Der Geschäftsführung wurden von lokalen Antifaschist_innen Verbindungen zur rechten Szene nachgewiesen. Die Käufer_innen von einer Marke wie „Thor Steinar“ müssen sich bewusst werden, dass sie einer rassistischen und menschenverachtenden Ideologie Vorschub leisten und aktiv die rechte Szene unterstützen.
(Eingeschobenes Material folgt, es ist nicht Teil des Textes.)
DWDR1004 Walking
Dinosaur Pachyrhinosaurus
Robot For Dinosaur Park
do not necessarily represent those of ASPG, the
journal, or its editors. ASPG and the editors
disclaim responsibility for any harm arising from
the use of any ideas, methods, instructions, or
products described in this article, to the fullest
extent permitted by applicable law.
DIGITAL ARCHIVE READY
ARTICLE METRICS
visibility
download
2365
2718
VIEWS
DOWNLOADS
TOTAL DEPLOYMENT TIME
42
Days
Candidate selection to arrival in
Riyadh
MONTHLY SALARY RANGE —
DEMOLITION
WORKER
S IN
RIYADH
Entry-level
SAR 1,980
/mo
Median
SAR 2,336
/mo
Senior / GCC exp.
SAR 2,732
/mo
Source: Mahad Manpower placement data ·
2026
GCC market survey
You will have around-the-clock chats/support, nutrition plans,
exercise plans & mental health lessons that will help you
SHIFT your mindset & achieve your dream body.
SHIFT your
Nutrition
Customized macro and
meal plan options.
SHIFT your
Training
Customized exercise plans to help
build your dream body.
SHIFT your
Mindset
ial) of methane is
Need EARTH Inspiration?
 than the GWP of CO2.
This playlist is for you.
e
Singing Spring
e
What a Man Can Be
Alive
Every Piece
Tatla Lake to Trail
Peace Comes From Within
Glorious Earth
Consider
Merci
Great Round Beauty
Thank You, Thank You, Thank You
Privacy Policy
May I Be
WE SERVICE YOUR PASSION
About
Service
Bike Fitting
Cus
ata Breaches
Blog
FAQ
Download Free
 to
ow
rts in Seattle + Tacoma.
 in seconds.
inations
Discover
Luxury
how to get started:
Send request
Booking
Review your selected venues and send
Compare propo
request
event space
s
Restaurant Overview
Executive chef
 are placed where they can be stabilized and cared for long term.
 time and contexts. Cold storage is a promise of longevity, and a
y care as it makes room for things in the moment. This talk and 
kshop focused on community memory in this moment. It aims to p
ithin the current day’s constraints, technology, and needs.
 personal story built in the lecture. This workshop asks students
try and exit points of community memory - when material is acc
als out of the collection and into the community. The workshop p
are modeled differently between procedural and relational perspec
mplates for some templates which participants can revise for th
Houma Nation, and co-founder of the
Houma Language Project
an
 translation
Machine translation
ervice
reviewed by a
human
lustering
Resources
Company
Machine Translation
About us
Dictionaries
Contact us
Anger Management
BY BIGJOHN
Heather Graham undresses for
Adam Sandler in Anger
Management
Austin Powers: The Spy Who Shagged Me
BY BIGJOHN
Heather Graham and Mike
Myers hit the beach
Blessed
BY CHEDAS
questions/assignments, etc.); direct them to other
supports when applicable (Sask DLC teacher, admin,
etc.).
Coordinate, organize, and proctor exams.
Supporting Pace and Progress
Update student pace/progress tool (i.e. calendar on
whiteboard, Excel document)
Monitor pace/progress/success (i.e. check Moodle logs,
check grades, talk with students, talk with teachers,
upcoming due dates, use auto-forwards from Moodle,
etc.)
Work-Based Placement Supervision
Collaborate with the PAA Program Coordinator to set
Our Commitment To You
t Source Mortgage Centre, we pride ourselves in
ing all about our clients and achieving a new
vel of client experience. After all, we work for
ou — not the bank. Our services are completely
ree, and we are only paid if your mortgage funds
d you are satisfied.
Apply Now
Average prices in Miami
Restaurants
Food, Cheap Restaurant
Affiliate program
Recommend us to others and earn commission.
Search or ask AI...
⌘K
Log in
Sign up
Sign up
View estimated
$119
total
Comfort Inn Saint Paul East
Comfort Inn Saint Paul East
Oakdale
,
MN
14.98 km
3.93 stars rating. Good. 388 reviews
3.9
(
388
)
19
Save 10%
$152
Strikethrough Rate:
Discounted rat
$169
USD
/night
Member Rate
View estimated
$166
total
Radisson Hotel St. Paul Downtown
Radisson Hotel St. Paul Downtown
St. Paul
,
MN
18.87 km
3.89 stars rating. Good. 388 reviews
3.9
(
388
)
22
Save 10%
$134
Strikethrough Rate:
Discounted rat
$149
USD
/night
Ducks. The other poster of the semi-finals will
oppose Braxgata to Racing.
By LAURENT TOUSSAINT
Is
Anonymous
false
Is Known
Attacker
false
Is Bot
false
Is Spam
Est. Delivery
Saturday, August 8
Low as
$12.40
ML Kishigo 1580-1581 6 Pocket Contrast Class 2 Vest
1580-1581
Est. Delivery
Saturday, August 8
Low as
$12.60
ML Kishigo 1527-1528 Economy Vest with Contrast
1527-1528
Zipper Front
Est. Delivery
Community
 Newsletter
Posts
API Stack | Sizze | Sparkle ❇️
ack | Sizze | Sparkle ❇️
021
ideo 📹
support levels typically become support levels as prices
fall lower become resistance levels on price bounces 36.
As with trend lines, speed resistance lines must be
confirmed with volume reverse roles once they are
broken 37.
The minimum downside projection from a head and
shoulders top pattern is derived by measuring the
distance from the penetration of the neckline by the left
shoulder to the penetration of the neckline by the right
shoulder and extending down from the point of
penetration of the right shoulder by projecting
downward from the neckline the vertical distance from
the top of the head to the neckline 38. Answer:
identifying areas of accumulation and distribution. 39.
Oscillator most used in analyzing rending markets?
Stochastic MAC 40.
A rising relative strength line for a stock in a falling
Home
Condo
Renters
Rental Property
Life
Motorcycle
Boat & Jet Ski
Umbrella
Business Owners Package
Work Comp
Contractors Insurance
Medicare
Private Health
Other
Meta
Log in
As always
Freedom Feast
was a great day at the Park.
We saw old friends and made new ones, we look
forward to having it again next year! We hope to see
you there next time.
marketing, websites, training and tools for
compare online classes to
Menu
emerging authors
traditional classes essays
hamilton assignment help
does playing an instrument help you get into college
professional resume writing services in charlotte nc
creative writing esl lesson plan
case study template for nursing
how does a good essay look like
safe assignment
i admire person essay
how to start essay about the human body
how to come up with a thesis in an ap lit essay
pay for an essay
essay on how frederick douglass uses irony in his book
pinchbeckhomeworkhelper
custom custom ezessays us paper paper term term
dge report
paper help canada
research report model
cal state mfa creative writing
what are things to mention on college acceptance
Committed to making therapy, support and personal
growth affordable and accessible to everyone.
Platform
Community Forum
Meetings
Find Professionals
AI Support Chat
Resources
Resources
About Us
Tobias Schneider, der Inhaber des „Waffen Army Shoes“, gibt sich selbst gern als „braver und unpolitischer Geschäftsmann“. Den Verkauf von Neonazikleidung rechtfertigt er damit, dass er auch vermeintlich „linke“ Artikel, wie Che Guevara T-Shirts, verkaufe. Dass sich mittlerweile auch und vor allem Nazis mit dem Konterfei Che Guevaras schmücken, dürfte Schneider bekannt sein. Auf die Frage der Redaktion der alternativen Stadtzeitung „FreibÄrger“, ob er sich persönlich von der rechten Szene distanzieren könne, konnte er keine eindeutige Antwort geben und flüchtete sich in Ausreden. Selbst auf eine kleine Anfrage der Linkspartei im Landtag hin, listete das sächsische Innenministerium in seiner Antwort den Freiberger Laden von Schneider als „rechtsextremistisch“ auf. Aber auch andere Ereignisse lassen auf Schneiders rechte Gesinnung schließen. So prangt auf seinem Auto der Schriftzug „Zyklon B“ – Name des Giftstoffes, mit dem im Nationalsozialismus Millionen Menschen ermordet wurden.
Im Zuge des Schlossplatzumbaus wird das „Waffen Army Shoes“ von dort verschwinden und Schneider sich nach einem neuen Standort umsehen müssen. Unsere Forderung ist einfach: keinen (neuen) Raum für das Geschäft und seine menschenverachtende Propaganda. Nazis und ihr Lifestyle müssen als Problem wahrgenommen werden – nicht wegen des Imageschadens , sondern aufgrund der Inhalte, die er verbreitet.(7)
progress in mind[s]
Allerdings sind auch Naziläden nur Symptome falscher gesellschaftlicher Verhältnisse. Die stillschweigende Akzeptanz der Mehrheitsgesellschaft und deren Alltagsrassismus, deren Fetischdenken und deren Verwertungslogik sind der Nährboden, auf dem auch in Freiberg Nazis marschieren können, auf dem Menschen bedroht und zusammengeschlagen und Asylsuchende abgeschoben werden. Ohne Kritik am Normalbetrieb können wir das Problem menschenverachtender Naziideologien nicht erfassen.
Das Glücksversprechen einer freien Gesellschaft hingegen, kann nur jenseits kapitalistischer Verwertung erfüllt werden. Dabei geht es uns letztendlich um eine solidarische Welt, die frei ist von Rassismus und Antisemitismus, frei von Sexismus und anderer Diskriminierung jeder Art, frei von Zwang und Autorität und die es jedem und jeder Einzelnen ermöglicht, aus Zwangskollektiven jeglicher Art auszubrechen, um ohne Angst verschieden sein zu können.